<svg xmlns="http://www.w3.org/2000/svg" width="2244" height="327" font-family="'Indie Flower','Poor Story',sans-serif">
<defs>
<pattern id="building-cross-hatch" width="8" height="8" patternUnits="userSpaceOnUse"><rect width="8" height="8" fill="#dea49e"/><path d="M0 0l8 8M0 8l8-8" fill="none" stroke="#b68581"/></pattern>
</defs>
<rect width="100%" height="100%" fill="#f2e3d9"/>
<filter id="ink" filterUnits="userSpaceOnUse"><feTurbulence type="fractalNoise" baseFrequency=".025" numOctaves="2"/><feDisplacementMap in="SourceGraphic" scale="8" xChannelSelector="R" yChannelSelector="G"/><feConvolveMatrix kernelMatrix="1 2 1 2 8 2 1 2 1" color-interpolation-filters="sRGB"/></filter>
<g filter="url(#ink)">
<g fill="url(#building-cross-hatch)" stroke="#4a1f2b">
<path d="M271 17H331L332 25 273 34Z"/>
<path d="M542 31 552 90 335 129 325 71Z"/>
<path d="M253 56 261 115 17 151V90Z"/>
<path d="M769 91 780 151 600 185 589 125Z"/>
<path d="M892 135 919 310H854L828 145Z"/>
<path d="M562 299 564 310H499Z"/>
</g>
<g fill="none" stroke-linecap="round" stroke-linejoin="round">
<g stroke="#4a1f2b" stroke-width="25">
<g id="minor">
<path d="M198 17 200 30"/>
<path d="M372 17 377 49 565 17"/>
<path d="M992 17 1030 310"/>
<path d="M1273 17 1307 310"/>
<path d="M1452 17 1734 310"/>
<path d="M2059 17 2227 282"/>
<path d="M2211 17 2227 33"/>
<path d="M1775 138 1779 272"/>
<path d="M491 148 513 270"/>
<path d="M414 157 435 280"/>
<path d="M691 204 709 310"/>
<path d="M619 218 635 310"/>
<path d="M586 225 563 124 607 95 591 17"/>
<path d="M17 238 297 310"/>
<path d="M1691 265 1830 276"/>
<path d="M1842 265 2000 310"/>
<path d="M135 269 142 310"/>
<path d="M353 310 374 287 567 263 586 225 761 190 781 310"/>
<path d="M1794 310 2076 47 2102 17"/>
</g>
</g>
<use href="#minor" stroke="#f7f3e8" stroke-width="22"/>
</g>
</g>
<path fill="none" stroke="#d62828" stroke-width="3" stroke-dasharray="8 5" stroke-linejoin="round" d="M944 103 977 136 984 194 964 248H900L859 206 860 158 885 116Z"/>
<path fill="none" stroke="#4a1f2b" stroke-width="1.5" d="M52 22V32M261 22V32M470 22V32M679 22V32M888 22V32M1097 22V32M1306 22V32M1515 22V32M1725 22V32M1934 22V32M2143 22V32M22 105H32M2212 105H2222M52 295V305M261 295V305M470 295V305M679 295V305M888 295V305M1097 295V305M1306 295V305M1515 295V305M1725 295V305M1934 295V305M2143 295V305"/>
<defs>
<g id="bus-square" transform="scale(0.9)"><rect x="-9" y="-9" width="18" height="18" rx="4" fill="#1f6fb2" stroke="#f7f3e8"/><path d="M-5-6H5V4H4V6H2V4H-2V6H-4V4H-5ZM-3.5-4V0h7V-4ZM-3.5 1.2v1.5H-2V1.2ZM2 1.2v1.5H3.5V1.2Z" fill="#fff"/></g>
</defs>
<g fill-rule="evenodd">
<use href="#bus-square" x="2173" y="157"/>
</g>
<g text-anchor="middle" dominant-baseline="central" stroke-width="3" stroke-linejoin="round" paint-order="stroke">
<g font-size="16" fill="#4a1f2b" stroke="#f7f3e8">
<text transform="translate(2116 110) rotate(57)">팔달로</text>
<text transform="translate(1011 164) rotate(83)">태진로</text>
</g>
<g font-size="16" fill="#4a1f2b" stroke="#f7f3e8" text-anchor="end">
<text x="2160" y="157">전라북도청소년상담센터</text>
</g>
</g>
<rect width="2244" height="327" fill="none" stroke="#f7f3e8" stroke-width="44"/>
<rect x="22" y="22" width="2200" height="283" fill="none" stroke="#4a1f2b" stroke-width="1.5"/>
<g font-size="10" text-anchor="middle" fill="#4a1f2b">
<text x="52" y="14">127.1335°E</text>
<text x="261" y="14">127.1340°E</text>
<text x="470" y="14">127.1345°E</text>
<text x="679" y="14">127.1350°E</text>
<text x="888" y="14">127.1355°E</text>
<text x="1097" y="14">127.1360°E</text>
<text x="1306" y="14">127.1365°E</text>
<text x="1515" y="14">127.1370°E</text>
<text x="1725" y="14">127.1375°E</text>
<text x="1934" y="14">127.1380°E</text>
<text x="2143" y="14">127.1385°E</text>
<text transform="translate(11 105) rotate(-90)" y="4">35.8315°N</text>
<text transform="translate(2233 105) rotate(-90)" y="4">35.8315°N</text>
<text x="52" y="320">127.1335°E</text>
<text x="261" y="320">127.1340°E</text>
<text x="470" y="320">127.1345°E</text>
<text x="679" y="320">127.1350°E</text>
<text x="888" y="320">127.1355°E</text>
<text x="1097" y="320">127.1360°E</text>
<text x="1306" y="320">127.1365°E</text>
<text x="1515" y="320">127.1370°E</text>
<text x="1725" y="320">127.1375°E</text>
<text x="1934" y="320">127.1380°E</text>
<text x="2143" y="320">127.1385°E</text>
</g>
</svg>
☆ ☆ ☆ ☆ ☆ ☆ ☆
▶ _What you have to do_: Exactly as it appears above, retype the material in full.

▶ _Response to this exercise_:
<svg xmlns="http://www.w3.org/2000/svg" width="2244" height="327" font-family="'Indie Flower','Poor Story',sans-serif">
<defs>
<pattern id="building-cross-hatch" width="8" height="8" patternUnits="userSpaceOnUse"><rect width="8" height="8" fill="#dea49e"/><path d="M0 0l8 8M0 8l8-8" fill="none" stroke="#b68581"/></pattern>
</defs>
<rect width="100%" height="100%" fill="#f2e3d9"/>
<filter id="ink" filterUnits="userSpaceOnUse"><feTurbulence type="fractalNoise" baseFrequency=".025" numOctaves="2"/><feDisplacementMap in="SourceGraphic" scale="8" xChannelSelector="R" yChannelSelector="G"/><feConvolveMatrix kernelMatrix="1 2 1 2 8 2 1 2 1" color-interpolation-filters="sRGB"/></filter>
<g filter="url(#ink)">
<g fill="url(#building-cross-hatch)" stroke="#4a1f2b">
<path d="M271 17H331L332 25 273 34Z"/>
<path d="M542 31 552 90 335 129 325 71Z"/>
<path d="M253 56 261 115 17 151V90Z"/>
<path d="M769 91 780 151 600 185 589 125Z"/>
<path d="M892 135 919 310H854L828 145Z"/>
<path d="M562 299 564 310H499Z"/>
</g>
<g fill="none" stroke-linecap="round" stroke-linejoin="round">
<g stroke="#4a1f2b" stroke-width="25">
<g id="minor">
<path d="M198 17 200 30"/>
<path d="M372 17 377 49 565 17"/>
<path d="M992 17 1030 310"/>
<path d="M1273 17 1307 310"/>
<path d="M1452 17 1734 310"/>
<path d="M2059 17 2227 282"/>
<path d="M2211 17 2227 33"/>
<path d="M1775 138 1779 272"/>
<path d="M491 148 513 270"/>
<path d="M414 157 435 280"/>
<path d="M691 204 709 310"/>
<path d="M619 218 635 310"/>
<path d="M586 225 563 124 607 95 591 17"/>
<path d="M17 238 297 310"/>
<path d="M1691 265 1830 276"/>
<path d="M1842 265 2000 310"/>
<path d="M135 269 142 310"/>
<path d="M353 310 374 287 567 263 586 225 761 190 781 310"/>
<path d="M1794 310 2076 47 2102 17"/>
</g>
</g>
<use href="#minor" stroke="#f7f3e8" stroke-width="22"/>
</g>
</g>
<path fill="none" stroke="#d62828" stroke-width="3" stroke-dasharray="8 5" stroke-linejoin="round" d="M944 103 977 136 984 194 964 248H900L859 206 860 158 885 116Z"/>
<path fill="none" stroke="#4a1f2b" stroke-width="1.5" d="M52 22V32M261 22V32M470 22V32M679 22V32M888 22V32M1097 22V32M1306 22V32M1515 22V32M1725 22V32M1934 22V32M2143 22V32M22 105H32M2212 105H2222M52 295V305M261 295V305M470 295V305M679 295V305M888 295V305M1097 295V305M1306 295V305M1515 295V305M1725 295V305M1934 295V305M2143 295V305"/>
<defs>
<g id="bus-square" transform="scale(0.9)"><rect x="-9" y="-9" width="18" height="18" rx="4" fill="#1f6fb2" stroke="#f7f3e8"/><path d="M-5-6H5V4H4V6H2V4H-2V6H-4V4H-5ZM-3.5-4V0h7V-4ZM-3.5 1.2v1.5H-2V1.2ZM2 1.2v1.5H3.5V1.2Z" fill="#fff"/></g>
</defs>
<g fill-rule="evenodd">
<use href="#bus-square" x="2173" y="157"/>
</g>
<g text-anchor="middle" dominant-baseline="central" stroke-width="3" stroke-linejoin="round" paint-order="stroke">
<g font-size="16" fill="#4a1f2b" stroke="#f7f3e8">
<text transform="translate(2116 110) rotate(57)">팔달로</text>
<text transform="translate(1011 164) rotate(83)">태진로</text>
</g>
<g font-size="16" fill="#4a1f2b" stroke="#f7f3e8" text-anchor="end">
<text x="2160" y="157">전라북도청소년상담센터</text>
</g>
</g>
<rect width="2244" height="327" fill="none" stroke="#f7f3e8" stroke-width="44"/>
<rect x="22" y="22" width="2200" height="283" fill="none" stroke="#4a1f2b" stroke-width="1.5"/>
<g font-size="10" text-anchor="middle" fill="#4a1f2b">
<text x="52" y="14">127.1335°E</text>
<text x="261" y="14">127.1340°E</text>
<text x="470" y="14">127.1345°E</text>
<text x="679" y="14">127.1350°E</text>
<text x="888" y="14">127.1355°E</text>
<text x="1097" y="14">127.1360°E</text>
<text x="1306" y="14">127.1365°E</text>
<text x="1515" y="14">127.1370°E</text>
<text x="1725" y="14">127.1375°E</text>
<text x="1934" y="14">127.1380°E</text>
<text x="2143" y="14">127.1385°E</text>
<text transform="translate(11 105) rotate(-90)" y="4">35.8315°N</text>
<text transform="translate(2233 105) rotate(-90)" y="4">35.8315°N</text>
<text x="52" y="320">127.1335°E</text>
<text x="261" y="320">127.1340°E</text>
<text x="470" y="320">127.1345°E</text>
<text x="679" y="320">127.1350°E</text>
<text x="888" y="320">127.1355°E</text>
<text x="1097" y="320">127.1360°E</text>
<text x="1306" y="320">127.1365°E</text>
<text x="1515" y="320">127.1370°E</text>
<text x="1725" y="320">127.1375°E</text>
<text x="1934" y="320">127.1380°E</text>
<text x="2143" y="320">127.1385°E</text>
</g>
</svg>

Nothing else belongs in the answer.